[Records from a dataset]
..............................

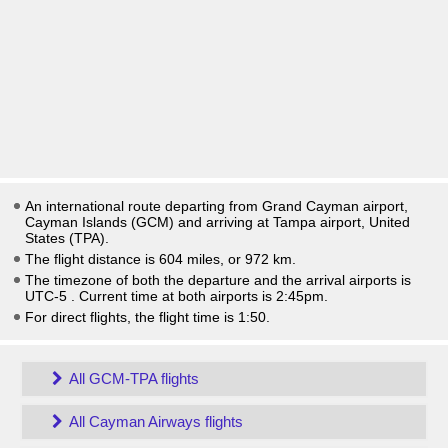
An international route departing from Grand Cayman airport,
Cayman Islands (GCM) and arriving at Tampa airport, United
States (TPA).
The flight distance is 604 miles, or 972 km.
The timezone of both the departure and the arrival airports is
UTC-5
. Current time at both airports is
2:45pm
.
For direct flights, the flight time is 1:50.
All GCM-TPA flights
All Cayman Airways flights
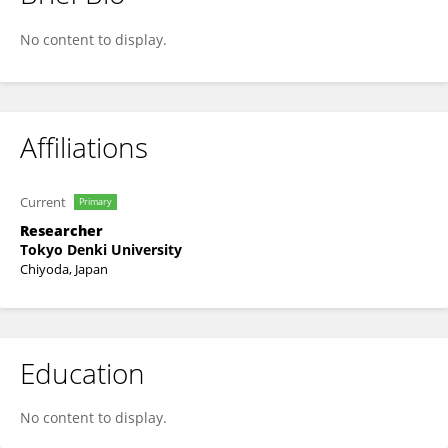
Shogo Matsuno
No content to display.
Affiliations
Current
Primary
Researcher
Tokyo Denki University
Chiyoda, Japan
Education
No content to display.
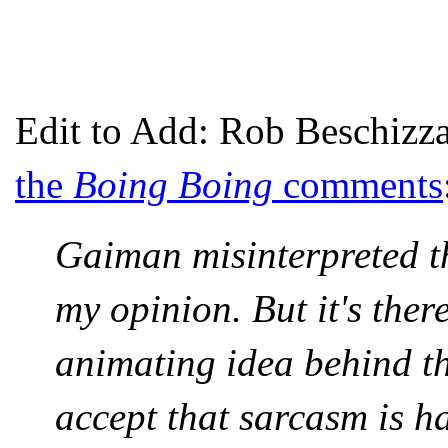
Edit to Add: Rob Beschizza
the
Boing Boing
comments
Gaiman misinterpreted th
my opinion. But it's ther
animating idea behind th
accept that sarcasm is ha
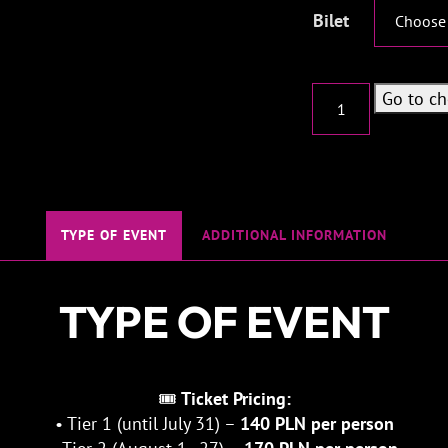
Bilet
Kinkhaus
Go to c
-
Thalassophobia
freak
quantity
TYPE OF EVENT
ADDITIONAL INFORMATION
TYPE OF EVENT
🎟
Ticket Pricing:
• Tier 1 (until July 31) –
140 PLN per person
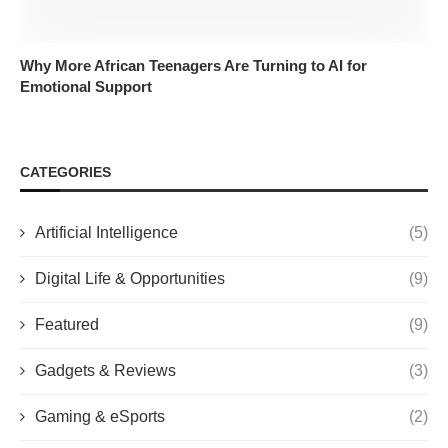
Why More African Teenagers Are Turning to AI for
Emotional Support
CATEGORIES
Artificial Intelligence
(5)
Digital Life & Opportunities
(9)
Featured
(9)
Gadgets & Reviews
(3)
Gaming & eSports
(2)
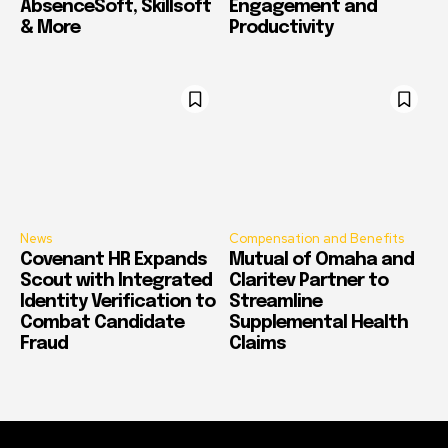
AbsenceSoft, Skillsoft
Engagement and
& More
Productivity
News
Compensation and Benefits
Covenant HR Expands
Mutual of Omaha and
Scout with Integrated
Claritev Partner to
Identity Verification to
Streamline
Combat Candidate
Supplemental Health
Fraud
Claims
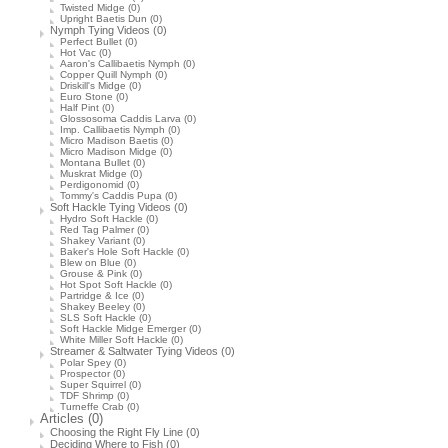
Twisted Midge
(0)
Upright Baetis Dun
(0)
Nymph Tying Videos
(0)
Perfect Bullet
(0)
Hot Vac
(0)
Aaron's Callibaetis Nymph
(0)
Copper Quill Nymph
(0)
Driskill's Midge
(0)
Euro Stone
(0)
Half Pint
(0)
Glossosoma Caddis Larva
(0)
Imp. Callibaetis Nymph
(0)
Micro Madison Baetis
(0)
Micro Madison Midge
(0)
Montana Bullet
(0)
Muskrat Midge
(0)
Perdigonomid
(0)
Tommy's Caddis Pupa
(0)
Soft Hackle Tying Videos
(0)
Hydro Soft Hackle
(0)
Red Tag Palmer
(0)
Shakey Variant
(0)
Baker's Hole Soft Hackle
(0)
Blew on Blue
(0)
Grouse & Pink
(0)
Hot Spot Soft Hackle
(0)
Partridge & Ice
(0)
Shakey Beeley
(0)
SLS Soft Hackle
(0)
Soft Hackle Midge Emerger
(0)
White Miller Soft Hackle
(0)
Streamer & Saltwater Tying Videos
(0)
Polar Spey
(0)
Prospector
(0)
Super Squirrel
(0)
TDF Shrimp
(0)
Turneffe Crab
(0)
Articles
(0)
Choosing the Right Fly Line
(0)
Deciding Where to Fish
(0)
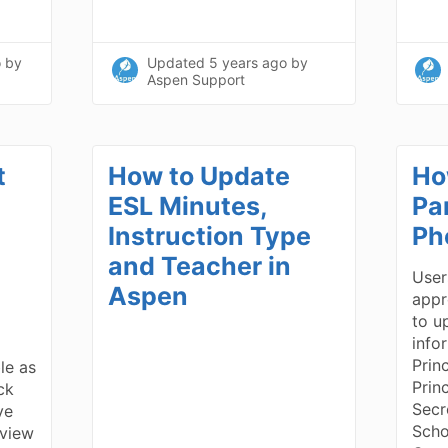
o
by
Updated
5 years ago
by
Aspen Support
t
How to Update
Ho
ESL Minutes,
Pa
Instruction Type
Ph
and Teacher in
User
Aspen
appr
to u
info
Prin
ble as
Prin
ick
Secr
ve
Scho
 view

..............................

Description of the task = When restating the records word for word, omit any picture they contain.

Expected answer =
An international route departing from Grand Cayman airport,
Cayman Islands (GCM) and arriving at Tampa airport, United
States (TPA).
The flight distance is 604 miles, or 972 km.
The timezone of both the departure and the arrival airports is
UTC-5
. Current time at both airports is
2:45pm
.
For direct flights, the flight time is 1:50.
All GCM-TPA flights
All Cayman Airways flights
Shogo Matsuno
No content to display.
Affiliations
Current
Primary
Researcher
Tokyo Denki University
Chiyoda, Japan
Education
No content to display.
Edit to Add: Rob Beschizza
the
Boing Boing
comments
Gaiman misinterpreted th
my opinion. But it's ther
animating idea behind th
accept that sarcasm is ha
Bilet
Kinkhaus
Go to c
-
Thalassophobia
freak
quantity
TYPE OF EVENT
ADDITIONAL INFORMATION
TYPE OF EVENT
🎟
Ticket Pricing:
• Tier 1 (until July 31) –
140 PLN per person
Why More African Teenagers Are Turning to AI for
Emotional Support
CATEGORIES
Artificial Intelligence
(5)
Digital Life & Opportunities
(9)
Featured
(9)
Gadgets & Reviews
(3)
Gaming & eSports
(2)
AbsenceSoft, Skillsoft
Engagement and
& More
Productivity
News
Compensation and Benefits
Covenant HR Expands
Mutual of Omaha and
Scout with Integrated
Claritev Partner to
Identity Verification to
Streamline
Combat Candidate
Supplemental Health
Fraud
Claims
Twisted Midge
(0)
Upright Baetis Dun
(0)
Nymph Tying Videos
(0)
Perfect Bullet
(0)
Hot Vac
(0)
Aaron's Callibaetis Nymph
(0)
Copper Quill Nymph
(0)
Driskill's Midge
(0)
Euro Stone
(0)
Half Pint
(0)
Glossosoma Caddis Larva
(0)
Imp. Callibaetis Nymph
(0)
Micro Madison Baetis
(0)
Micro Madison Midge
(0)
Montana Bullet
(0)
Muskrat Midge
(0)
Perdigonomid
(0)
Tommy's Caddis Pupa
(0)
Soft Hackle Tying Videos
(0)
Hydro Soft Hackle
(0)
Red Tag Palmer
(0)
Shakey Variant
(0)
Baker's Hole Soft Hackle
(0)
Blew on Blue
(0)
Grouse & Pink
(0)
Hot Spot Soft Hackle
(0)
Partridge & Ice
(0)
Shakey Beeley
(0)
SLS Soft Hackle
(0)
Soft Hackle Midge Emerger
(0)
White Miller Soft Hackle
(0)
Streamer & Saltwater Tying Videos
(0)
Polar Spey
(0)
Prospector
(0)
Super Squirrel
(0)
TDF Shrimp
(0)
Turneffe Crab
(0)
Articles
(0)
Choosing the Right Fly Line
(0)
Deciding Where to Fish
(0)
o
by
Updated
5 years ago
by
Aspen Support
t
How to Update
Ho
ESL Minutes,
Pa
Instruction Type
Ph
and Teacher in
User
Aspen
appr
to u
info
Prin
ble as
Prin
ick
Secr
ve
Scho
 view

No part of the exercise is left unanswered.